It turns out that even language models “think” they are biased. When asked on ChatGPT, the response was as follows: “Yes, language models can be biased, because the training data reflects the biases present in the society from which the data was collected. For example, racial and gender biases are prevalent in many real-world data sets, and if a language model is trained on that, it can perpetuate and amplify these biases in its predictions.” A known but dangerous issue.
Humans can (typically) dabble in logical and stereotyped reasoning when learning. Still, language models mostly mimic the latter, an unfortunate narrative that we’ve seen run ad nauseam when the ability to employ reasoning and critical thinking is absent. So would it be enough to inject logic into the fray to mitigate such behavior?
Scientists at MIT’s Computer Science and Artificial Intelligence Laboratory (CSAIL) had a hint that this might be the case, so they set out to examine whether logic-aware language models could prevent significantly more harmful stereotypes. They trained a language model to predict the relationship between two sentences, based on context and semantic meaning, using a dataset with tags for pieces of text detailing whether a second sentence “implies”, “contradicts”, or is neutral with respect to at first. . Using this dataset (natural language inference), they found that the newly trained models were significantly less biased than other baselines, without additional data, data editing, or additional training algorithms.
For example, with the premise “the person is a doctor” and the hypothesis “the person is male”, using these models trained in logic, the relationship would be classified as “neutral”, since there is no logic that says that the person is a man. With more common language models, two sentences may appear to be correlated due to some bias in the training data, for example “doctor” could appear as “masculine” even when there is no evidence that the statement is true.
By this point, the ubiquitous nature of language models is well known: applications in natural language processing, speech recognition, conversational AI, and generative tasks abound. While not a fledgling field of research, growing pains may feature prominently as they increase in complexity and capability.

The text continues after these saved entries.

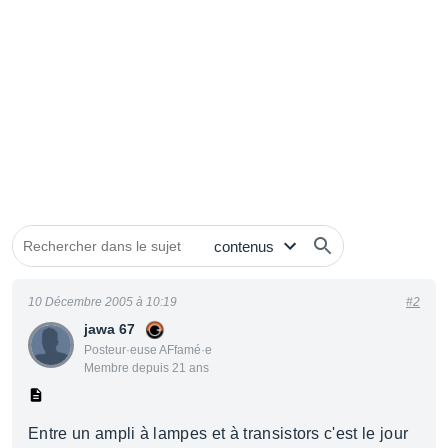
10 Décembre 2005 à 10:19
#2
jawa 67
Posteur·euse AFfamé·e
Membre depuis 21 ans
Entre un ampli à lampes et à transistors c'est le jour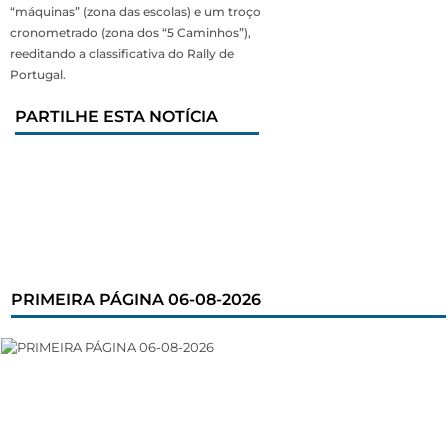
“máquinas” (zona das escolas) e um troço
cronometrado (zona dos “5 Caminhos”),
reeditando a classificativa do Rally de
Portugal.
PARTILHE ESTA NOTÍCIA
PRIMEIRA PÁGINA 06-08-2026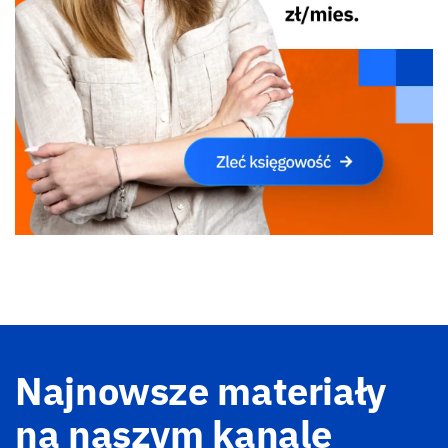
Najnowsze materiały
na naszym kanale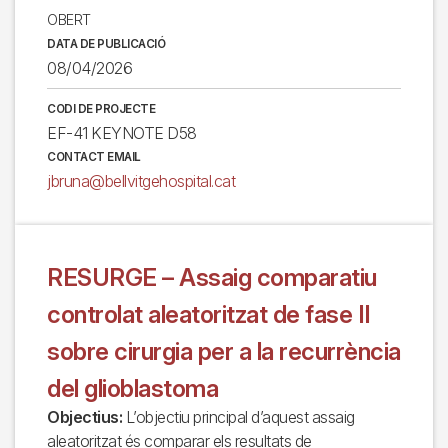
OBERT
DATA DE PUBLICACIÓ
08/04/2026
CODI DE PROJECTE
EF-41 KEYNOTE D58
CONTACT EMAIL
jbruna@bellvitgehospital.cat
RESURGE – Assaig comparatiu
controlat aleatoritzat de fase II
sobre cirurgia per a la recurrència
del glioblastoma
Objectius:
L’objectiu principal d’aquest assaig
aleatoritzat és comparar els resultats de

“Current language models suffer from issues of fairness, computational resources, and privacy,” says MIT CSAIL postdoc Hongyin Luo, lead author of a new paper on the work. “Many estimates say that CO2 The output of training a language model can be greater than the lifetime output of a car. Running these large language models is also very expensive due to the number of parameters and the computational resources they require. With privacy, state-of-the-art language models developed by places like ChatGPT or GPT-3 have their APIs where you have to upload your language, but there’s no place for sensitive information on things like healthcare or finance. To solve these challenges, we proposed a logic language model that we qualitatively measure as fair, is 500 times smaller than next-generation models, can be implemented locally, and without human-annotated training samples for downstream tasks. Our model uses 1/400 of the parameters compared to larger language models, performs better on some tasks, and significantly saves computing resources.”
This model, which has 350 million parameters, surpassed some very large scale language models with 100 billion parameters in logical language comprehension tasks. The team evaluated, for example, popular BERT pretrained language models with their “textual ties” in tests of stereotype, profession, and emotional bias. The latter outperformed other models with significantly less bias, while retaining language modeling ability. “Fairness” was tested with something called ideal context association tests (iCATs), where higher iCAT scores mean fewer stereotypes. The model achieved iCAT scores above 90 percent, while other strong models of language comprehension ranged from 40 to 80.
Luo co-wrote the paper with MIT Senior Research Scientist James Glass. They will present the work at the Conference of the European Chapter of the Association for Computational Linguistics in Croatia.
Unsurprisingly, the original pre-trained language models the team examined were rife with biases, confirmed by a large number of reasoning tests demonstrating how professional and emotional terms are significantly biased towards feminine or masculine words in the vocabulary of gender.
With professions, one language model (which is biased) thinks that “flight attendant,” “secretary,” and “medical assistant” are female jobs, while “fisherman,” “lawyer,” and “judge” are masculine. As for emotions, one language model thinks that “anxious,” “depressed,” and “devastated” are feminine.
While we may still be some way from a language-neutral model utopia, this research is ongoing in that quest. Currently, the model is only for language comprehension, so it is based on reasoning between existing sentences. Unfortunately, for now it can’t generate sentences, so the next step for researchers would be to target the super popular generative models built with logical learning to ensure more fairness with computational efficiency.
“Although stereotyped reasoning is a natural part of human recognition, fairness-conscious people drive reasoning with logic rather than stereotypes when necessary,” says Luo. “We show that language models have similar properties. A language model without explicit logical learning leads to a lot of biased reasoning, but adding logical learning can significantly mitigate that behavior. Furthermore, with proven strong zero-trigger adaptability, the model can be directly deployed to different tasks with more fairness, privacy, and better speed.”